This article is part of a series of modified excerpts from the introduction to our book "On Virtue."
Article 6 – Virtue or Vice?
The previous article mentioned that prohairesis is an important Stoic word that means “choice.” The most important choice an individual can ever make is whether they will choose a direction in life toward virtue or toward vice. At some moment in their lives, all virtuous people wonder why individuals choose a life of vice.
The main reasons modern individuals choose vice are ignorance, confusion, hubris, and wickedness. The first three are understandable; the fourth is incomprehensible to the virtuous.
Ignorance is insufficient knowledge, or information. It can cause you to do what is wrong even when you feel you are doing the right thing. The lack of information can be of two kinds. You can lack knowledge from your personal experiences (data), and you can lack knowledge of the experiences of others (wise counsel, or external data). In either case, making important decisions with insufficient knowledge makes unintended accidents happen. For example, almost all traffic accidents are caused by some driver not knowing completely where he was making his vehicle go in relation to other objects.
At this point in your learning about Stoicism, it is appropriate to clarify that the Roman statesman Cicero was not a Stoic and neither was the emperor Marcus Aurelius. Both wrote about Stoic ideas, but neither claimed to be Stoic themselves, and both wrote about their disagreements with the Stoic way of life.
Confusion occurs when you have conflicting experiences or conflicting counsel and your mind is not yet strong enough to distinguish error from excellence. Confusion differs from ignorance in that ignorance occurs with insufficient information, while confusion occurs with too much information.

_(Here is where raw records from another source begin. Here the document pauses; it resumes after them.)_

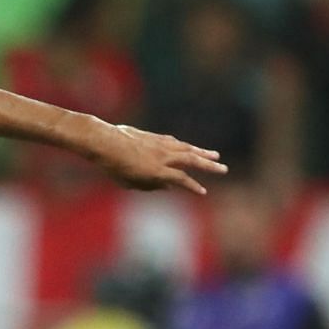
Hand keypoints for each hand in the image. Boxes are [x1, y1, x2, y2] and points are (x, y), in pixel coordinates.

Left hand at [88, 123, 226, 195]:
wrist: (104, 142)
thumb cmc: (113, 167)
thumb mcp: (130, 183)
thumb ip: (151, 186)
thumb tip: (169, 187)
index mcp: (157, 171)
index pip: (181, 179)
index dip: (193, 186)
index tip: (203, 191)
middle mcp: (162, 157)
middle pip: (191, 160)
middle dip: (209, 165)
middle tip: (224, 169)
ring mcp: (160, 145)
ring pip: (186, 148)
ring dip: (202, 152)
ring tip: (215, 155)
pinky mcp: (154, 137)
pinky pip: (174, 142)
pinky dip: (184, 146)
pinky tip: (189, 148)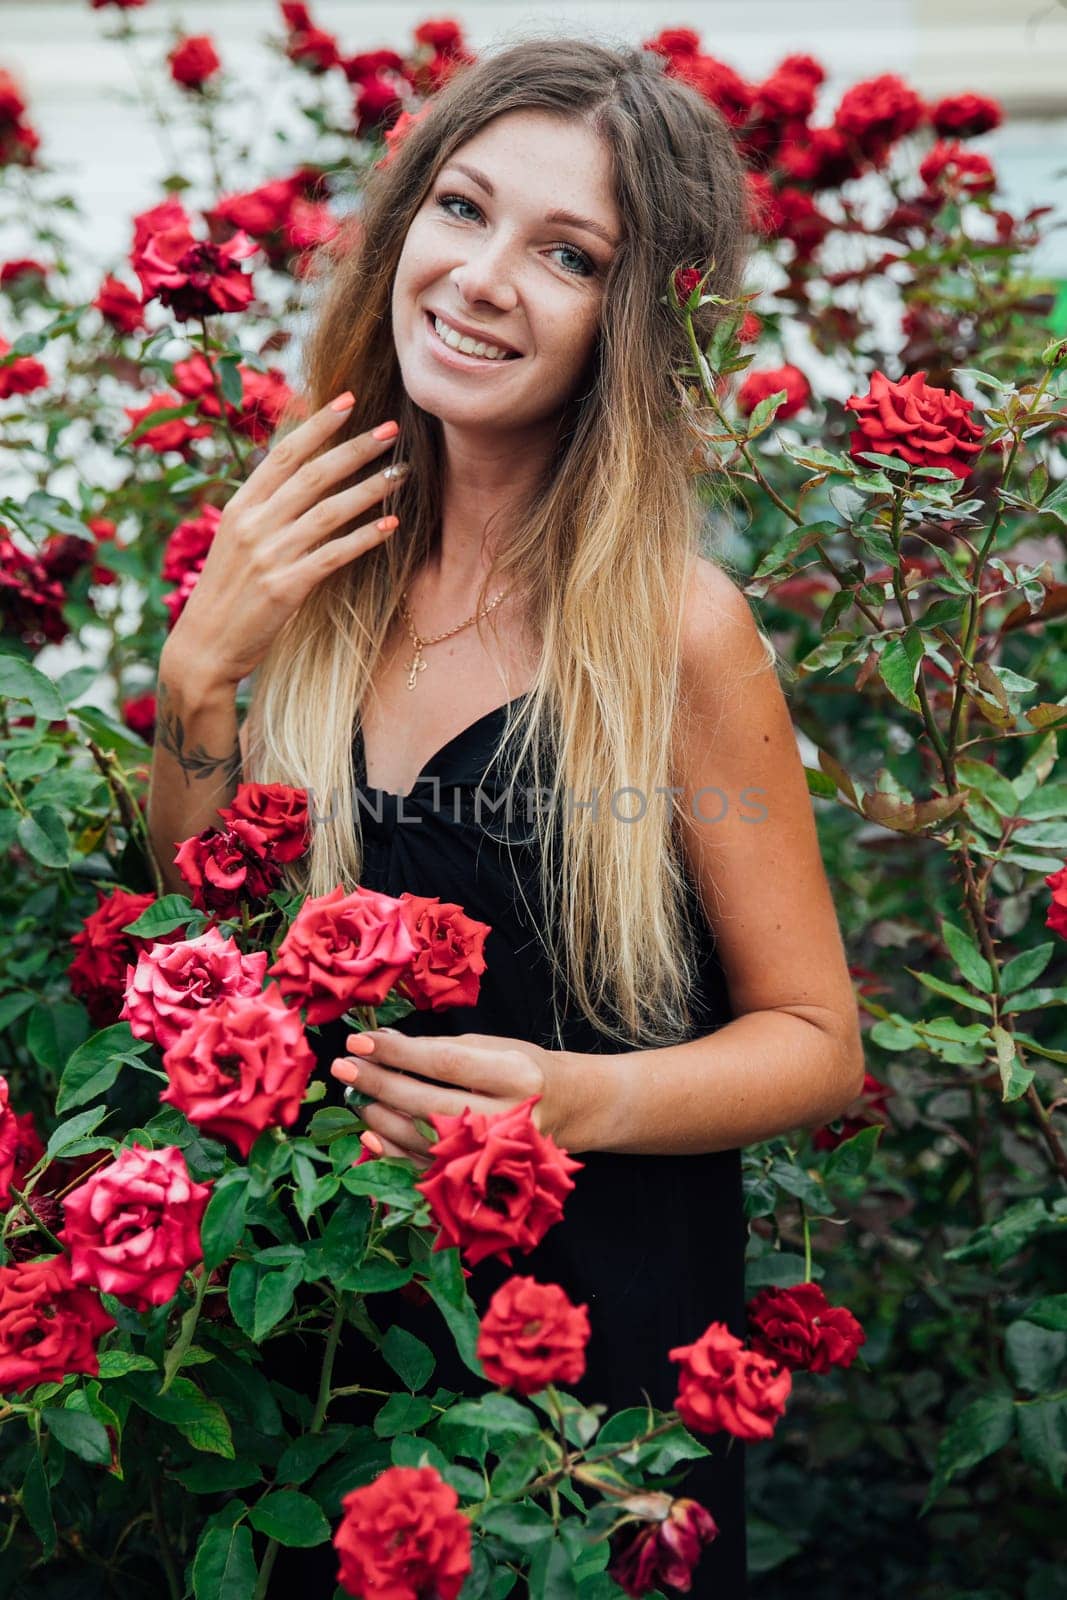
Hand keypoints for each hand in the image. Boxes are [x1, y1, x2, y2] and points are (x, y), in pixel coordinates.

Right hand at [163, 393, 406, 689]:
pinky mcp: (286, 588)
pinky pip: (334, 555)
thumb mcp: (236, 542)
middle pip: (313, 475)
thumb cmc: (226, 595)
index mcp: (241, 507)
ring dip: (370, 488)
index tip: (349, 400)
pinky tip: (392, 525)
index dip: (318, 425)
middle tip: (390, 429)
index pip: (284, 454)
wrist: (202, 648)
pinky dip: (365, 538)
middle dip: (355, 448)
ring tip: (402, 471)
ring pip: (330, 511)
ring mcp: (269, 555)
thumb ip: (265, 510)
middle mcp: (253, 524)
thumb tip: (300, 476)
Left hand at [329, 1030, 578, 1170]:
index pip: (444, 1062)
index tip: (361, 1039)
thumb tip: (381, 1043)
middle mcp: (506, 1117)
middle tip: (343, 1066)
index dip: (398, 1052)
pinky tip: (370, 1131)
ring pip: (422, 1139)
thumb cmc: (523, 1068)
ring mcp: (494, 1154)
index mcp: (514, 1074)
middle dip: (379, 1083)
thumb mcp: (491, 1046)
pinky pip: (427, 1167)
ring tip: (354, 1093)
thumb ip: (439, 1047)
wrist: (567, 1109)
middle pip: (427, 1102)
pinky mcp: (481, 1176)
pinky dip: (393, 1151)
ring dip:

The confusion that many individuals have about Cicero and Marcus being Stoics is a good example of why some make unwise choices in their life. In an automobile, confusion occurs in a driver when the road sign he needs to see is not easily distinguished from all the things he does not need to see.
Hubris grows in individuals immersed in today’s technological society who confuse the modern abundance of information for an abundance of wisdom. Modern hubris is particularly damaging to individuals and societies because it corrodes generational wisdom. To the Stoic mind, it is obvious that generational wisdom is vital to human thriving. The Stoic School refers to this socially accumulating wisdom by the special term, “mos maiorum.” In Latin, mos maiorum meant something like, “the way of our ancestor,” or more precisely, “the way of those wiser than ourselves,” or more recognizably, "the way of our Founding Fathers." When individuals disregard mos maiorum, they corrode their own character by deciding that their personal experience has taught them more about human life than the entire accumulated experiences of all those who lived before them.
Mos Maiorum is the fundamental ingredient of culture, and it is the essence of generational wisdom. Without mos maiorum, each generation would have to begin anew to discover what makes the best society. But nature makes one generation too short for that. Therefore, mos maiorum is a blessing to those in their 20s and 30s bestowed upon them by the hard work of their ancestors. It is fine to learn from your own mistakes, but wisdom saves you blood, sweat, years, and tears, because it allows you to learn from the mistakes of others and to aspire to a greater life than any other person has achieved.
Wickedness occurs when a person enjoys vice. Criminology and forensic sciences verify that some individuals relish the feelings they experience when they act wickedly and when they make others suffer. Fear, not kindness, restrains the wicked.